Let’s look closely at the Russian-Ukrainian war. It has been ongoing for five years now, and I don’t know anyone today who could say when it will end because it has absolutely new traits.
And one more thing. We are increasingly moving towards the use of cheap but mass weapons, and everyone understands that quickly establishing the production of ballistic missiles is impossible for anyone now. That’s the first point. Furthermore, military actions are increasingly mixing with what can be called the economic factor of war.
And further – one cannot help but notice that no one is talking about tanks or armored personnel carriers anymore, which have been withdrawn so far from the line of direct contact that you can’t even see where they are located.
I.D.: – Indeed, the changes are impressive, predicting them would have been nearly impossible.
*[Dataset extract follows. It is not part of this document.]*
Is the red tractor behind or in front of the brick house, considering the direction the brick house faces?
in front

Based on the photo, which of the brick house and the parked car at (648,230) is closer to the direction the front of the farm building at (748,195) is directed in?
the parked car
Moreover, we now see how the US, with all its might, intelligence, analytical apparatus, and military capabilities, faces unexpected problems in Iran, whose unpredictable consequences affect the entire world.
V.G.: – And Trump declared victory, but in reality… And the funniest thing is the size of the Strait of Hormuz. It seems like you could gather from both sides and block it with your hands. Yet, the truce never happens.
I.D.: – In conclusion, I would like to return to your book. It was conceived and written as a summary of four years of war. At the end, you talk about three possible scenarios for the development of events after four years. Now it’s been longer, now there is the experience of the war in Iran, a slightly different understanding has been added, because time does not stand still. How would you assess today whether the probability ratio between these three scenarios has changed?
V.B.: – The situation looks like the ratio has changed in our favor. In principle, we predicted this because the hardest winter was expected. But the issue was not just to survive the winter; it was also about building up several components. Firstly, unmanned forces dominate the battlefield, including ground robotic complexes. This is very important because it involves saving the lives of our soldiers and increasing the losses of Russian soldiers. For example, Russia operates 20 types of UAVs, while in Ukraine, there are over 250 manufacturers of ground robotic complexes. And if last year 15,000 such complexes were contracted, now already in just half a year, 25,000. This is the first point.
Secondly, as I have already said, it is the revelation of middle-strike capabilities, i.e., medium-range drones destroying logistics, and this is an extremely important element, a precursor to de-occupation.
And thirdly: we very much tied our advantages to missiles. Unfortunately, there are certain delays on the part of the state sector; although we have a state serial ballistic missile, it still has a significant number of deficiencies. But now we have eight private manufacturers and developers of ballistic missiles, and we would like the state to support them more quickly.
Because missiles are weapon No. 1; without them, we will not destroy Russia’s defense industry. Drones with a 50 kg warhead won’t do it. But missiles with a 350-450 kg warhead – that’s a completely different story.
V.G.: – I would like to add one thing. When the fierce fighting began and the enemy stood near Kyiv, we felt the spirit of war, and the thought kept recurring: what will happen next and how will it be? Then everyone must do everything, forgetting about their personal interests. And this was a very important element because the nation then, in the first months of the war, rallied. And this is a very good characteristic of the Ukrainian nation as such.
I.D.: – Very true, without unity, we wouldn’t have everything we have now. I want to say that your conclusion that Ukraine now has more confidence and more opportunities completely aligns with what Antony Blinken, the former Secretary of State of the United States, stated. He said that Ukraine is now seizing the initiative, and it is indeed the case.
In conclusion, I would like to wish, and hope it happens soon, that we gather here to discuss your new book – “How We Defeated Russia.”